*** Begin section ***
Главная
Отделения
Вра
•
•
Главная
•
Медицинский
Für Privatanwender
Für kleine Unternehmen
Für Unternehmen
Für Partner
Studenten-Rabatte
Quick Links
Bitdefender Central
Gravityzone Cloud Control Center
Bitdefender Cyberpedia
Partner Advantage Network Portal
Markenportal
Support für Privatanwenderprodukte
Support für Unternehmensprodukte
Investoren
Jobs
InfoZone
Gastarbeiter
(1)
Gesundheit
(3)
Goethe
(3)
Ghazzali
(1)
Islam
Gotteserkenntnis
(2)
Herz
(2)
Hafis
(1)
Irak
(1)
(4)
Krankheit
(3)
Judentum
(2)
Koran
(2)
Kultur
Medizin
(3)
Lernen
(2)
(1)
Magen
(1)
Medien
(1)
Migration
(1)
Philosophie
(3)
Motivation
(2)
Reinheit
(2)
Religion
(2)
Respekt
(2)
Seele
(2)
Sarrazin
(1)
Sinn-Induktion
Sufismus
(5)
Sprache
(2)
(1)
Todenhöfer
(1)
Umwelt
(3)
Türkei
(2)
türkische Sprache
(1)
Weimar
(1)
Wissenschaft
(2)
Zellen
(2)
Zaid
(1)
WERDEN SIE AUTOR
*** End section ***
*** Begin section ***
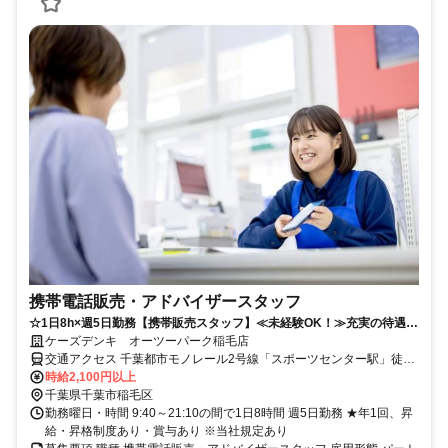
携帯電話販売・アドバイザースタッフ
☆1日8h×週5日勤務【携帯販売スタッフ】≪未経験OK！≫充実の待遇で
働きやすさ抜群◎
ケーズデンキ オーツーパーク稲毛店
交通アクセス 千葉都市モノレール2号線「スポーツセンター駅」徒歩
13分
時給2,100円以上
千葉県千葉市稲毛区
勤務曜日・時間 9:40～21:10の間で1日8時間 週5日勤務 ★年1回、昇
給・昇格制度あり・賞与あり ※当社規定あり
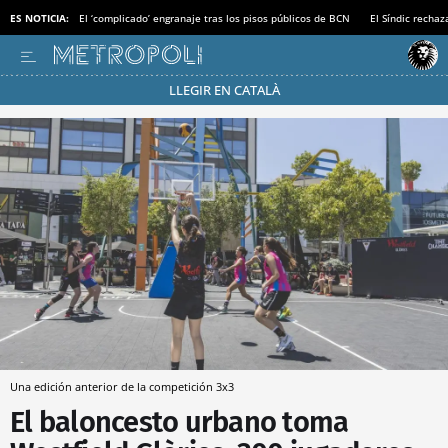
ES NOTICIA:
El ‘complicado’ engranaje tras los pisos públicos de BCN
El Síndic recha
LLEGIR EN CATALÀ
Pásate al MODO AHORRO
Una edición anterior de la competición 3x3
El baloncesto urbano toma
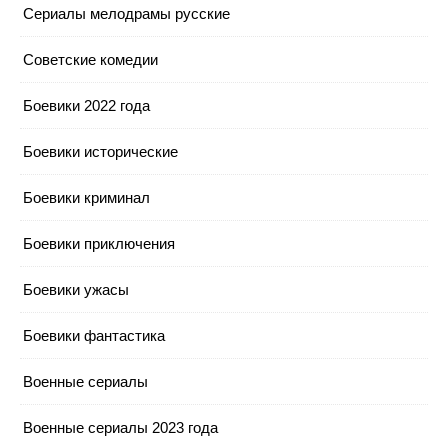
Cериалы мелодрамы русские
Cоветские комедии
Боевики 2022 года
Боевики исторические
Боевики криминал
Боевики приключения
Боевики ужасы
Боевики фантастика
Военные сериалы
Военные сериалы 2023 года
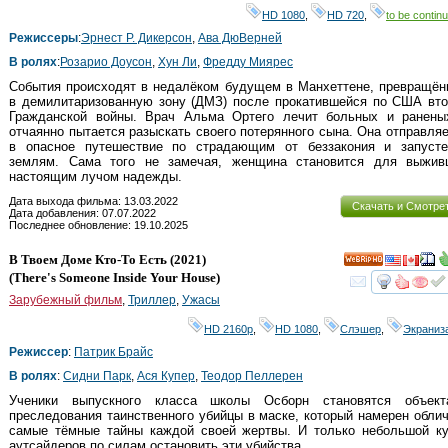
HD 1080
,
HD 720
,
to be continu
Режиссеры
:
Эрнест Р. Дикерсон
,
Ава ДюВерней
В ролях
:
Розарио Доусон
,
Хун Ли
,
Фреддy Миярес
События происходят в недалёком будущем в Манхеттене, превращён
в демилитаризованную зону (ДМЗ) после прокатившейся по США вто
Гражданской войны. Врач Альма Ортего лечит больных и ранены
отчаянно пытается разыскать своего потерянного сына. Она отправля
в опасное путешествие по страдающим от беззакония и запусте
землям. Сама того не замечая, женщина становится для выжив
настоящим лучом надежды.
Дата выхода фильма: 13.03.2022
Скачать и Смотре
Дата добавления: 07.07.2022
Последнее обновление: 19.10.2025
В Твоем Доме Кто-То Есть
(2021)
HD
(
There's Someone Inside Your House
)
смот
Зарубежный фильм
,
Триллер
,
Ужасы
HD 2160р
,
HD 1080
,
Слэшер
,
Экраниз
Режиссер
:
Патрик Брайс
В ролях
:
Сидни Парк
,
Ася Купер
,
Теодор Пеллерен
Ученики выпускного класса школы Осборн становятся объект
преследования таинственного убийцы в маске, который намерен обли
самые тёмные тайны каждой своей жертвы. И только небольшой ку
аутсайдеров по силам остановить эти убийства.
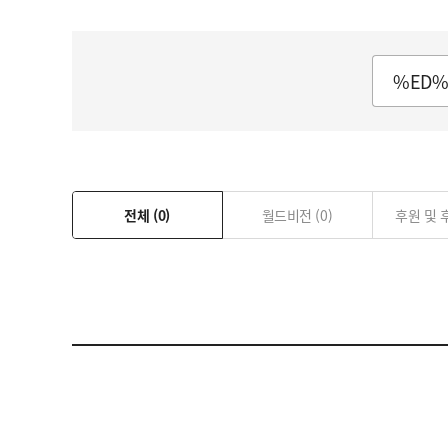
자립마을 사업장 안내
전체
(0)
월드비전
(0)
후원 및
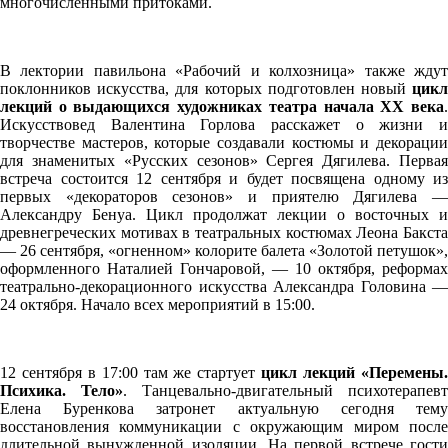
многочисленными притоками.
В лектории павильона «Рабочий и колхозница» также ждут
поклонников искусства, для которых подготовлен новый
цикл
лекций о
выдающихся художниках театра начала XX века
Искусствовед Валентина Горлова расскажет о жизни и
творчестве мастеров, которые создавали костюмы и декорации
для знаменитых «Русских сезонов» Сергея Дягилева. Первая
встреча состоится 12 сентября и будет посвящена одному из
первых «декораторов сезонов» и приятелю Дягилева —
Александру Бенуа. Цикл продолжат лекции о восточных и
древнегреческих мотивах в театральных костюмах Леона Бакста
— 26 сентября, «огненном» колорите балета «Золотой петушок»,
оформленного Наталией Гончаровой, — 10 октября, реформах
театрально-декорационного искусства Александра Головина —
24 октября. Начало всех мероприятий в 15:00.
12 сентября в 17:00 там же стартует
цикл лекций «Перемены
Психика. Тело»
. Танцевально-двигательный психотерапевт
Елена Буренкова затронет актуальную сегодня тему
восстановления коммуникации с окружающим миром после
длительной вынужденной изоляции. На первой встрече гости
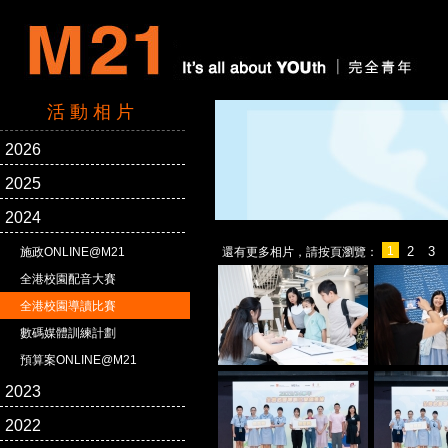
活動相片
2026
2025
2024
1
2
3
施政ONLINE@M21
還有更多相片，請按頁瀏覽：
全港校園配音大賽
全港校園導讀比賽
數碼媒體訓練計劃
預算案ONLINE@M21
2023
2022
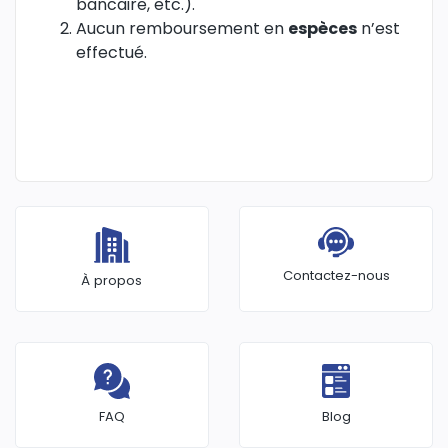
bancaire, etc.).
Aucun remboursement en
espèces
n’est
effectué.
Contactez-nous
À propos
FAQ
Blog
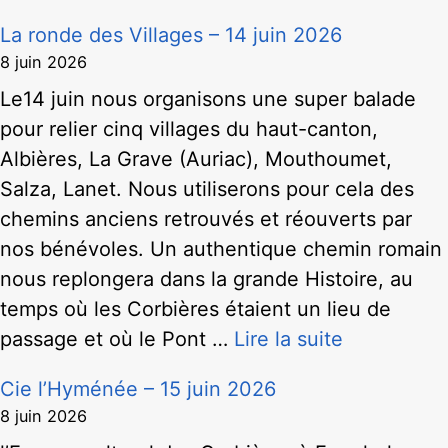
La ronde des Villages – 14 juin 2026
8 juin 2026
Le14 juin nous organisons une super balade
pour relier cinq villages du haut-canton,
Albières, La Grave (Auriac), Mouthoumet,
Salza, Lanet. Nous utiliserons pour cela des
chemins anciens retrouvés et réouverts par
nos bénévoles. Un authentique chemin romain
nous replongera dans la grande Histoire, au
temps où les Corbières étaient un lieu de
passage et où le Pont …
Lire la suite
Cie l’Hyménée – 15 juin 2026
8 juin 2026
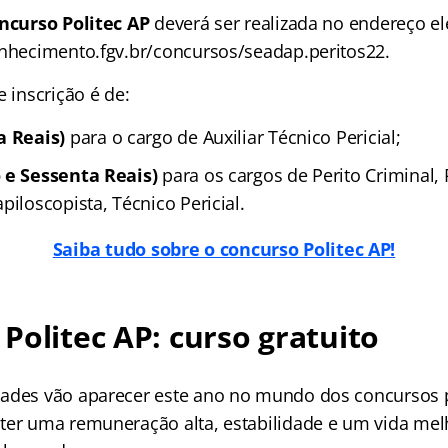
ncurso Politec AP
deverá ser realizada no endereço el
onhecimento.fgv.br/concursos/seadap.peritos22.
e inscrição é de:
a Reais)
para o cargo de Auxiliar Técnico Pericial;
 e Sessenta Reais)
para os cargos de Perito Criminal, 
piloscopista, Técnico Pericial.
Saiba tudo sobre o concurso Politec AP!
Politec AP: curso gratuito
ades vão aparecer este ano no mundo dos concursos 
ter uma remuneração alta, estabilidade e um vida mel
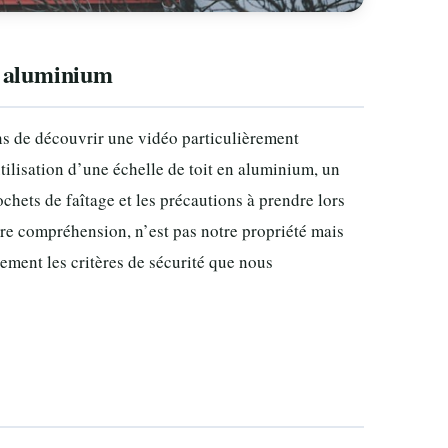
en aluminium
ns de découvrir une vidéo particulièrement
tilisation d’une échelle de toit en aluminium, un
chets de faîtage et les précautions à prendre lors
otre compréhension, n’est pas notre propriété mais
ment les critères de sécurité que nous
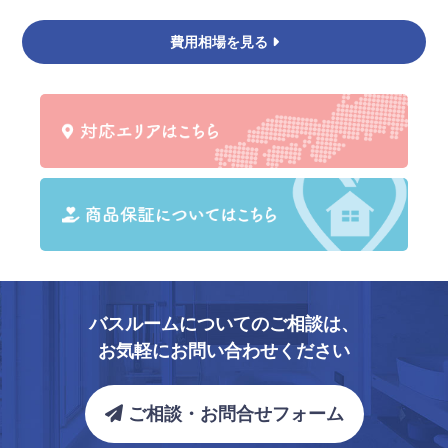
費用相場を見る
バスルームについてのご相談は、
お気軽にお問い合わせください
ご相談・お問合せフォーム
*** End section ***
THE PROBLEM: Your answer should be the exact lines above from the one containing "настоящим лучом надежды." through the one containing "temps où les Corbières étaient un lieu de", with both end lines kept and the pictures removed, please.

ANSWER BELOW:
настоящим лучом надежды.
Дата выхода фильма: 13.03.2022
Скачать и Смотре
Дата добавления: 07.07.2022
Последнее обновление: 19.10.2025
В Твоем Доме Кто-То Есть
(2021)
HD
(
There's Someone Inside Your House
)
смот
Зарубежный фильм
,
Триллер
,
Ужасы
HD 2160р
,
HD 1080
,
Слэшер
,
Экраниз
Режиссер
:
Патрик Брайс
В ролях
:
Сидни Парк
,
Ася Купер
,
Теодор Пеллерен
Ученики выпускного класса школы Осборн становятся объект
преследования таинственного убийцы в маске, который намерен обли
самые тёмные тайны каждой своей жертвы. И только небольшой ку
аутсайдеров по силам остановить эти убийства.
자립마을 사업장 안내
전체
(0)
월드비전
(0)
후원 및
многочисленными притоками.
В лектории павильона «Рабочий и колхозница» также ждут
поклонников искусства, для которых подготовлен новый
цикл
лекций о
выдающихся художниках театра начала XX века
Искусствовед Валентина Горлова расскажет о жизни и
творчестве мастеров, которые создавали костюмы и декорации
для знаменитых «Русских сезонов» Сергея Дягилева. Первая
встреча состоится 12 сентября и будет посвящена одному из
первых «декораторов сезонов» и приятелю Дягилева —
Александру Бенуа. Цикл продолжат лекции о восточных и
древнегреческих мотивах в театральных костюмах Леона Бакста
— 26 сентября, «огненном» колорите балета «Золотой петушок»,
оформленного Наталией Гончаровой, — 10 октября, реформах
театрально-декорационного искусства Александра Головина —
24 октября. Начало всех мероприятий в 15:00.
12 сентября в 17:00 там же стартует
цикл лекций «Перемены
Психика. Тело»
. Танцевально-двигательный психотерапевт
Елена Буренкова затронет актуальную сегодня тему
восстановления коммуникации с окружающим миром после
длительной вынужденной изоляции. На первой встрече гости
活動相片
2026
2025
2024
1
2
3
施政ONLINE@M21
還有更多相片，請按頁瀏覽：
全港校園配音大賽
全港校園導讀比賽
數碼媒體訓練計劃
預算案ONLINE@M21
2023
2022
bancaire, etc.).
Aucun remboursement en
espèces
n’est
effectué.
Contactez-nous
À propos
FAQ
Blog
La ronde des Villages – 14 juin 2026
8 juin 2026
Le14 juin nous organisons une super balade
pour relier cinq villages du haut-canton,
Albières, La Grave (Auriac), Mouthoumet,
Salza, Lanet. Nous utiliserons pour cela des
chemins anciens retrouvés et réouverts par
nos bénévoles. Un authentique chemin romain
nous replongera dans la grande Histoire, au
temps où les Corbières étaient un lieu de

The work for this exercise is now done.